We can still measure the red/blue shift to find the star, but if you don't correct for it, it will be wrong.

Also I don't know enough about gravitational waves wo know how it would be effected by the expansion of the universe.

But remember when LIGO measures, it's not measuring absolute values that we would see drift in. It's all relative measurements from a short time period prior. It would follow in lockstep with the expansion.

Also gravitational waves arent particles. They're disturbances in the fabric of the universe. So they don't behave like standard waves do. They have their own wave mechanics that I haven't studied.

And light is having its wavelength stretched. Speed of is not proportional to frequency in a vacuum only the permittivity and permeability of free space. So it's wavelength is getting expanded without

But again. Space isn't expanding. Distance is.

Also that's not how informeters work.

They compare distance across two lines. They can only detect the differences between those lines. Because expansion is universal in all directions, it's not detectable on informeters.

[–] Tlaloc_Temporal@lemmy.ca 1 points 11 hours ago (1 children)

Actually that's a good point about interferometers, the only detectable change whould be in the difference between each arm's length.

Gravitational waves do behave like EM waves, we've seen a neutron star merger simultaneously in gravity and light. If there was a difference, one observation would lag behind.

How exactly would we measure an absolute value of distance? The whole thing about general relativity is than everything is relative. If everything was scaled up such that the fine structure constant stayed the same, we wouldn't be able to measure a difference.

Which brings us back to the question I have with your model: How can a changing distance be measured by light to be the same (metre bar) but also different (redshift)?
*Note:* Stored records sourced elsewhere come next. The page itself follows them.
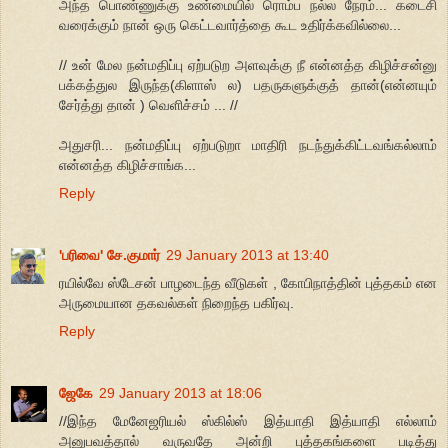
அந்த பொண்ணுக்கு உண்மையில் ரொம்ப நல்ல நேரம்... கடைசி
வரைக்கும் நான் ஒரு கெட்டவார்த்தை கூட உதிர்க்கவில்லை...
// உன் மேல நன்மதிப்பு ஏற்படுற அளவுக்கு நீ என்னத்த கிழிச்சன்னு
பக்கத்துல இருந்த(கிளாஸ் ல) பதருகளுக்குத் தான்(என்னயும்
சேர்த்து தான் ) வெளிச்சம் ... //
அதுசரி... நன்மதிப்பு ஏற்படுறா மாதிரி நடந்துக்கிட்டவங்கல்லாம்
என்னத்த கிழிச்சாங்க...
Reply
'பரிவை' சே.குமார்
29 January 2013 at 13:40
ரயில்வே ஸ்டேசன் பாழடைந்த வீடுகள் , கோபிநாத்தின் புத்தகம் என
அருமையான தகவல்கள் நிறைந்த பகிர்வு.
Reply
ஜேகே
29 January 2013 at 18:06
//இந்த மேனேஜரியல் ஸ்கில்ஸ் இத்யாதி இத்யாதி எல்லாம்
அனுபவத்தால் வருவதே அன்றி புத்தகங்களை படித்து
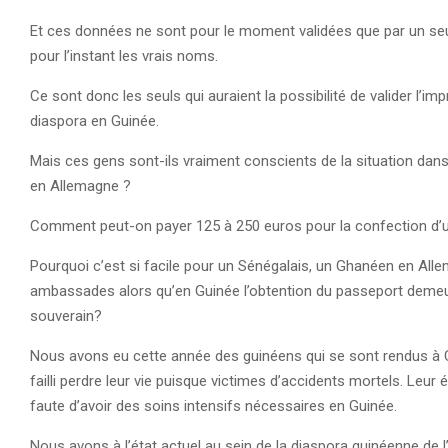
Et ces données ne sont pour le moment validées que par un seu
pour l’instant les vrais noms.
Ce sont donc les seuls qui auraient la possibilité de valider l’
diaspora en Guinée.
Mais ces gens sont-ils vraiment conscients de la situation dans 
en Allemagne ?
Comment peut-on payer 125 à 250 euros pour la confection d’u
Pourquoi c’est si facile pour un Sénégalais, un Ghanéen en Alle
ambassades alors qu’en Guinée l’obtention du passeport demeure
souverain?
Nous avons eu cette année des guinéens qui se sont rendus à C
failli perdre leur vie puisque victimes d’accidents mortels. Leur
faute d’avoir des soins intensifs nécessaires en Guinée.
Nous avons à l’état actuel au sein de la diaspora guinéenne de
If light is scaling with the rest of the universe, it shouldn't get shifted. This in the crux of my confusion.

[–] wholookshere@lemmy.blahaj.zone 1 points 11 hours ago* (last edited 10 hours ago)
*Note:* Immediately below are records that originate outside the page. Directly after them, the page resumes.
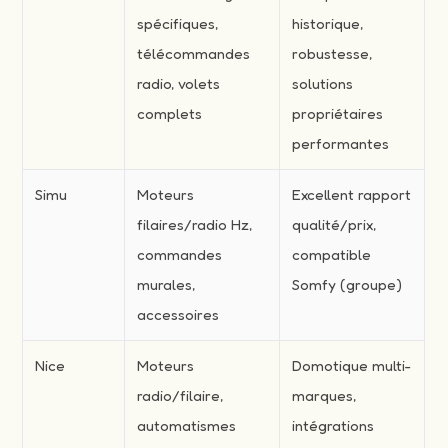
spécifiques,
historique,
télécommandes
robustesse,
radio, volets
solutions
complets
propriétaires
performantes
Simu
Moteurs
Excellent rapport
filaires/radio Hz,
qualité/prix,
commandes
compatible
murales,
Somfy (groupe)
accessoires
Nice
Moteurs
Domotique multi-
radio/filaire,
marques,
automatismes
intégrations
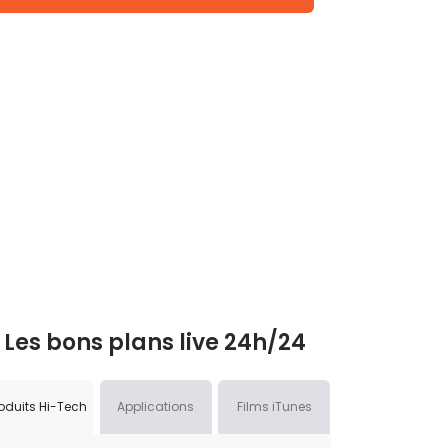
Les bons plans live 24h/24
oduits Hi-Tech
Applications
Films iTunes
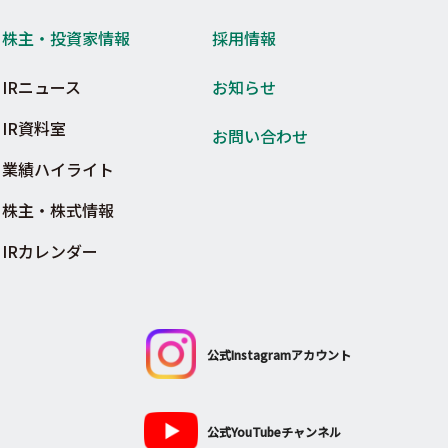
株主・投資家情報
採用情報
IRニュース
お知らせ
IR資料室
お問い合わせ
業績ハイライト
株主・株式情報
IRカレンダー
公式Instagramアカウント
公式YouTubeチャンネル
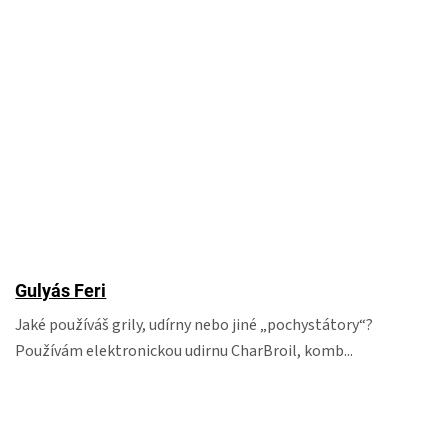
Gulyás Feri
Jaké používáš grily, udírny nebo jiné „pochystátory“?
Používám elektronickou udirnu CharBroil, komb...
The answer is there's no such thing as absolute distance. Because there's no such thing as absolute position. Quantum garuntees inaccuracies in position.

And your right. We can't actually measure the expansion of the universe directly. It's actually because of the red shift we do.
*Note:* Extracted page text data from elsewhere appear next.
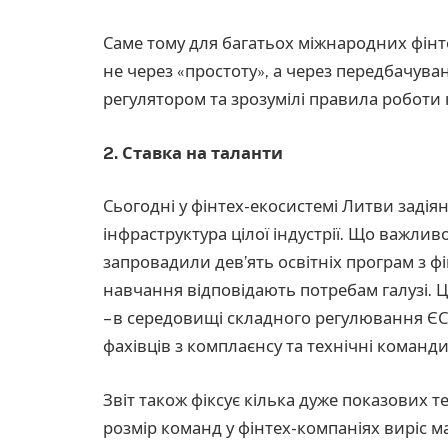
Саме тому для багатьох міжнародних фін
не через «простоту», а через передбачуван
регулятором та зрозумілі правила роботи
2. Ставка на таланти
Сьогодні у фінтех-екосистемі Литви задіян
інфраструктура цілої індустрії. Що важливо
запровадили дев’ять освітніх програм з фі
навчання відповідають потребам галузі. 
– в середовищі складного регулювання ЄС
фахівців з комплаєнсу та технічні команд
Звіт також фіксує кілька дуже показових те
розмір команд у фінтех-компаніях виріс м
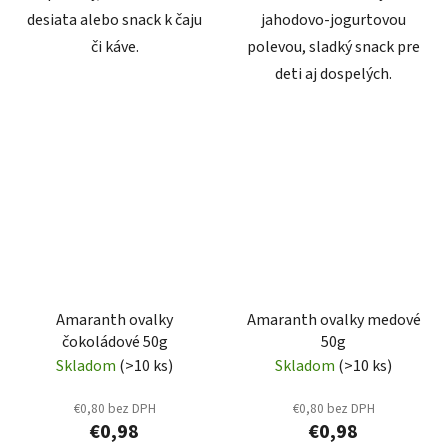
desiata alebo snack k čaju
jahodovo‑jogurtovou
či káve.
polevou, sladký snack pre
deti aj dospelých.
Amaranth ovalky
Amaranth ovalky medové
čokoládové 50g
50g
Skladom
(>10 ks)
Skladom
(>10 ks)
€0,80 bez DPH
€0,80 bez DPH
€0,98
€0,98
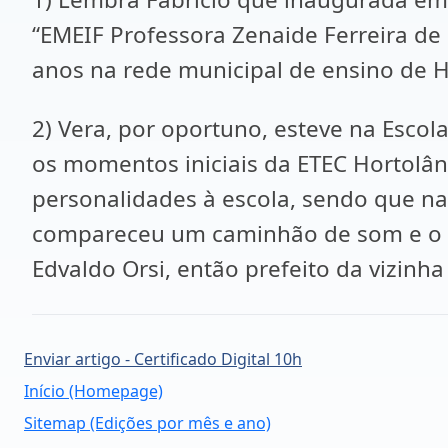
“EMEIF Professora Zenaide Ferreira de
anos na rede municipal de ensino de 
2) Vera, por oportuno, esteve na Esco
os momentos iniciais da ETEC Hortolândi
personalidades à escola, sendo que na
compareceu um caminhão de som e o pró
Edvaldo Orsi, então prefeito da vizinh
Enviar artigo - Certificado Digital 10h
Início (Homepage)
Sitemap (Edições por mês e ano)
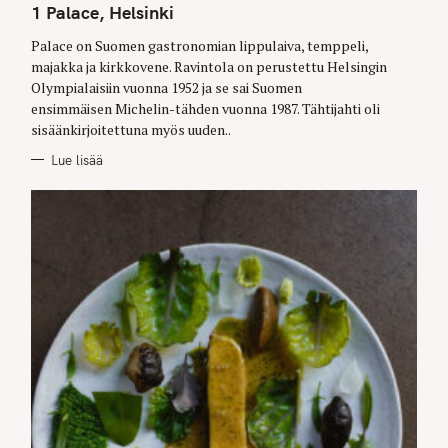
T
1 Palace, Helsinki
E
G
O
Palace on Suomen gastronomian lippulaiva, temppeli,
R
majakka ja kirkkovene. Ravintola on perustettu Helsingin
I
E
Olympialaisiin vuonna 1952 ja se sai Suomen
S
ensimmäisen Michelin-tähden vuonna 1987. Tähtijahti oli
sisäänkirjoitettuna myös uuden..
Lue lisää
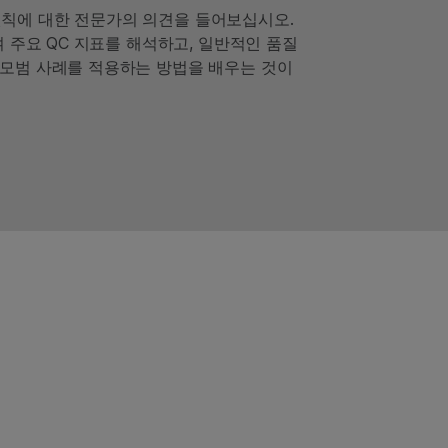
C) 원칙에 대한 전문가의 의견을 들어보십시오.
여 주요 QC 지표를 해석하고, 일반적인 품질
 모범 사례를 적용하는 방법을 배우는 것이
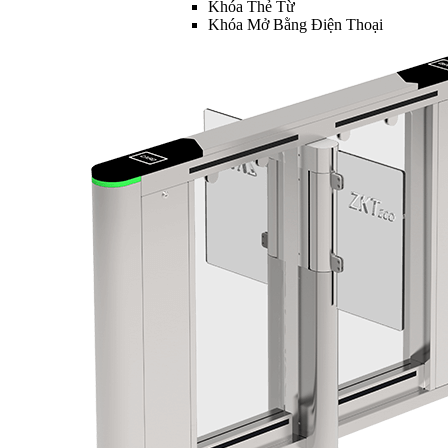
Khóa Thẻ Từ
Khóa Mở Bằng Điện Thoại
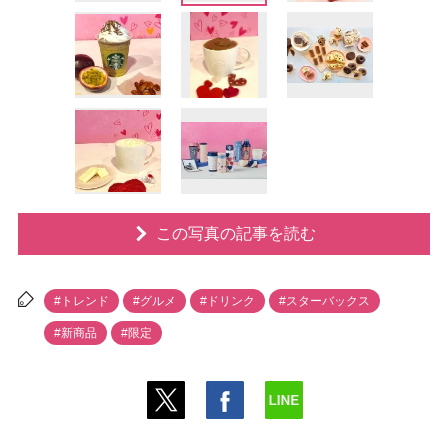
この写真の記事を読む
#トレンド
#グルメ
#ドリンク
#スターバックス
#新商品
#限定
The reason we can see the red shift is because the universe holds the speed of light in a vacuum constant.

So if the universe is expanding, and the speed of light is expanding with it, in-order for the speed of light to stay the same, it has to travel more distance in a time. Meaning it's stretching it's wavelength as it moves. Just like something moving away from us does. IIRC it's because of observations that everything is constantly moving further from us, the further out you go, the faster it's moving away.

But everything is moving from everything, including itself.

I do apologize if I'm a little muddy, I did my physics degree about a decade ago.

Edit as for why gravitational waves travel at the same as E&M waves is because "information" is what travels at the speed of light. For an electro magnetic wave that's disturbances in E&M. For gravity that's ripples in the fabric of space-time. For quantum there's experiments showing that entangled particles will collapse together, if sperated by distance, the lag time is also the speed of light.

EDIT 2:

The only thing faster than the speed of light, is actually the expansion of the universe beyond a certain distance. Don't remember what it is. But because distance istself is expanding, that's proportional to distance. So the expansion rate is actually faster than the speed of light far enough out. But no SINGLE point is expanding faster than the speed of light.